More arrests over murder of two Scandinavian women in Morocco
Nineteen people have been arrested after the murder of two Scandinavian women last week in Morocco’s Atlas Mountains.
They include the four main suspects and 15 other people accused of having connections to the alleged killers, a security source told Reuters.
Louisa Vesterager Jespersen, 24, from Denmark, and Maren Ueland, 28, from Norway were found dead early on December 17 near the village of Imlil on a route to Toubkal, North Africa’s highest peak and a popular hiking and trekking destination.
“The two victims were stabbed, had their throats slit and were then beheaded,” said Abdelhak Khiam, head of Morocco’s central office for judicial investigation.
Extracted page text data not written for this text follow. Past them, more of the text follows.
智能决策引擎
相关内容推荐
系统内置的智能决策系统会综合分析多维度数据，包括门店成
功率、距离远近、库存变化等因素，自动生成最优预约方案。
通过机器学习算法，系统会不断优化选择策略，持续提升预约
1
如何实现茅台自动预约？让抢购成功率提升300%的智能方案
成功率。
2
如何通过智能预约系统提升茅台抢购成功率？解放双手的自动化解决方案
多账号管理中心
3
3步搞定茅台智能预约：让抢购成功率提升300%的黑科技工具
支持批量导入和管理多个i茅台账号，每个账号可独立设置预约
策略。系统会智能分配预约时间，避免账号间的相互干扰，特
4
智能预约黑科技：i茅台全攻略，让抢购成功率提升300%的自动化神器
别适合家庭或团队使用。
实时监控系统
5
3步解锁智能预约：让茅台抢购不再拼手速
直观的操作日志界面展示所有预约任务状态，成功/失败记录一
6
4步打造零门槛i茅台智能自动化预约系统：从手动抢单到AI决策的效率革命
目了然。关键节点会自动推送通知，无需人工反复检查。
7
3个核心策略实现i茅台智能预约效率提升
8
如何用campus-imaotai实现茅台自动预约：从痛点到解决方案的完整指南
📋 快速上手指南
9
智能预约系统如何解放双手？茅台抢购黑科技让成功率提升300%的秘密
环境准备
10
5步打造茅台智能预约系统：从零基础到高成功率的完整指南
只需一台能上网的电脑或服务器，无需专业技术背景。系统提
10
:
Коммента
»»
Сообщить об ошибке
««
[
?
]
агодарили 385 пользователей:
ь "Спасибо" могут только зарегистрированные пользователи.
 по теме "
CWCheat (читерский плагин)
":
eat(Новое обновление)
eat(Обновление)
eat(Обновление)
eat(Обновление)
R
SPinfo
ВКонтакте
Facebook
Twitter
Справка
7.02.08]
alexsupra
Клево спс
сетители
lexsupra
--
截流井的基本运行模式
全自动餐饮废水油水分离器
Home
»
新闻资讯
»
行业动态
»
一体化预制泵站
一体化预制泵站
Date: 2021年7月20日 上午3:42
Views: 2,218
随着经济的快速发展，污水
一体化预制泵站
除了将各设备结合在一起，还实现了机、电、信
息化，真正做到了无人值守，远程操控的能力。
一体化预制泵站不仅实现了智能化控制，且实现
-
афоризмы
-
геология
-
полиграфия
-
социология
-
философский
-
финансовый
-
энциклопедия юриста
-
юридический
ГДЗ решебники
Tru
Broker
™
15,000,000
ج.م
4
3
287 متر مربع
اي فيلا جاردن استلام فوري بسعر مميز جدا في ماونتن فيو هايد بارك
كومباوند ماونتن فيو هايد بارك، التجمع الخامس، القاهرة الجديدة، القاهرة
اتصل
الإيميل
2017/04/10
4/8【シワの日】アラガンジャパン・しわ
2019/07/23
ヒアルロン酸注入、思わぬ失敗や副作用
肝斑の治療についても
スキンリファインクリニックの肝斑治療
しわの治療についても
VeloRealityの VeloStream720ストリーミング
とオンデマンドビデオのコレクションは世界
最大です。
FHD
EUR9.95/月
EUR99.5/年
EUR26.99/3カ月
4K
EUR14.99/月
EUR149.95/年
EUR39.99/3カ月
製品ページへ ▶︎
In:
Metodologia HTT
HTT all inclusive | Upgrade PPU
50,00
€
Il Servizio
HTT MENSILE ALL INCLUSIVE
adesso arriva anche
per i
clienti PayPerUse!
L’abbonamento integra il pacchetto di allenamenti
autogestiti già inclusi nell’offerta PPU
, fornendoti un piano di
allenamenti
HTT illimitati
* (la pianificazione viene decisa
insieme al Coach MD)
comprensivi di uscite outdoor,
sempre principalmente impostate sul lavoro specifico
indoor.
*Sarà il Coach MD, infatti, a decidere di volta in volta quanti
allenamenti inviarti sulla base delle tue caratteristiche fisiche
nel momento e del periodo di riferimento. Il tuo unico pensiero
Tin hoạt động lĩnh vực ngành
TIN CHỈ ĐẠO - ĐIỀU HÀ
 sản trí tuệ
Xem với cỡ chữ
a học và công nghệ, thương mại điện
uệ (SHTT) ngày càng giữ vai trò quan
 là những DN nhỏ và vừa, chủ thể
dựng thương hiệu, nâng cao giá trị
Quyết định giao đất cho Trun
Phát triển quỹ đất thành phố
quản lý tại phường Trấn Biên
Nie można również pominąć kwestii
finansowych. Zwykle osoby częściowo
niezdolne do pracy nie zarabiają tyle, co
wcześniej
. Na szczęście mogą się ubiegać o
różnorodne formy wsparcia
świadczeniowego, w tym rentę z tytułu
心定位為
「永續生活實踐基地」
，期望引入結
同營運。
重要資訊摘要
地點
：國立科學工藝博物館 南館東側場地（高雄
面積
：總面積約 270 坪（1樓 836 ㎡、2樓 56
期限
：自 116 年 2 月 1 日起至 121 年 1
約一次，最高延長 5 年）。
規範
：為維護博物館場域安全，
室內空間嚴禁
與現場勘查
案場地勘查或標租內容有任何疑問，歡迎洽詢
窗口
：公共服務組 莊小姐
The four main suspects, aged between 25 and 30 years, pledged allegiance to ISIS in a video made three days before the bodies were found, security force spokesman Boubker Sabik said on Sunday.
Mr Sabik described the four men as “lone wolves”, adding that “the crime was not co-ordinated with ISIS”.
Mr Khiam said “the emir of the group” was Abdessamad Ejjoud, 25, a street seller living on the outskirts of Marrakesh.
“He formed a kind of cell that discussed how to carry out a terrorist act inside the kingdom,” Mr Khiam told AFP.
Two days before thekillings, they went to the Imlil region “because it is frequented by foreigners” and “targeted the two tourists in a deserted area”, he said.
Electronic devices, an unregistered hunting rifle, knives and materials that could be used for bomb making were found during the police raids.
Compared with other countries in North Africa, Morocco has been largely insulated from militant attacks. The most recent took place in April 2011, when 17 people were killed in a restaurant bombing in Marrakesh.
An attack in the North African state’s financial capital Casablanca killed 33 people in 2003.
Since 2002, Morocco has dismantled 185 terrorist cells and tried to rehabilitate those arrested, Mr Khiam said. In the past two years, Morocco claims to have thwarted 20 extremist cells planning attacks.
A rise in terrorist attacks could be devastating for Morocco’s economy, which depends on tourism as the kingdom’s second-largest employer, after agriculture.
It accounts for 10 per cent of national income and is one of the country’s main sources of foreign currency.